LDV38.1

61 CÉDRIC PESCIA Was halten Sie vom Spiel auf historischen Instrumenten? Jahrelang dachte ich zu Unrecht, dass Bachs Genie aus dem Nichts aufgetaucht sei. Doch musikwissenschaftliche Kenntnisse sind wesentlich. Die Frage der Instrumentenkunde eröffnet wichtige Perspektiven für den Interpreten, der in der Pflicht steht, „historisch informiert“ zu sein. So lässt sich unter anderem Gustav Leonhardts und Scott Ross‘ Ansatz nicht ignorieren, der BachsWerk in dessen Kontext setzt. Der Künstler ist ein Kind seiner Zeit. Dennoch wäre für mich nicht infrage gekommen, das Ganze auf drei verschiedenen Instrumenten zu spielen. Zunächst, weil ich Pianist und keineswegs Spezialist anderer Instrumente bin, und dann, weil es eine bequeme Lösung wäre.
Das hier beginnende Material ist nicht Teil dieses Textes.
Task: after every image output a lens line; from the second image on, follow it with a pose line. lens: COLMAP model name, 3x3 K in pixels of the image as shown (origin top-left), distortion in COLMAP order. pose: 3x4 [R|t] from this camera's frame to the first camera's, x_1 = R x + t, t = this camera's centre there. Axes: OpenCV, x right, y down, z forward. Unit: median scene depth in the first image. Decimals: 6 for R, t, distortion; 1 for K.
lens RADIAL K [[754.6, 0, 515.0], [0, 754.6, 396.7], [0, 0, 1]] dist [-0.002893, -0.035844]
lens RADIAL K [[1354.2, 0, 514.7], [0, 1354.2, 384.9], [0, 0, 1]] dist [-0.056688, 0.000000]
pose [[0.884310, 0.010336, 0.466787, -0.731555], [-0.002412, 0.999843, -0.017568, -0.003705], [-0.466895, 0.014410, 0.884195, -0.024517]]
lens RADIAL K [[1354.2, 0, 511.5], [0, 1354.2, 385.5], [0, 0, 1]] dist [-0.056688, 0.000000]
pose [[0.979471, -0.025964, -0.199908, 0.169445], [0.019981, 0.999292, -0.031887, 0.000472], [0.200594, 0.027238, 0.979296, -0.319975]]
Ich bin davon überzeugt, dass das Klavier – viel mehr als das Cembalo – die Möglichkeit gibt, die Stimmen eines Chors oder die Klänge einer Geige, einer Oboe usw. nahezulegen. Ohnehin ist die Instrumentenwahl eine endlose Debatte. Was stellte eine Herausforderung beim Erlernen und Aufnehmen des Wohltemperierten Klaviers dar? Bei der Aufnahme habe ich ohne Noten gespielt. Mein Blick war nicht mehr aufs Papier gerichtet, und ich spielte völlig frei. Im Konzert verwende ich die Noten. Für das zweite Buch, das komplexer als das erste ist, waren vier Tage im Studio nötig. Das erste war in nur drei Tagen aufgenommen. Ich habe das zweite Buch in zwei Sitzungen unterteilt und lange zwischen sehr unterschiedlichen Aufnahmen bestimmter Präludien und Fugen geschwankt.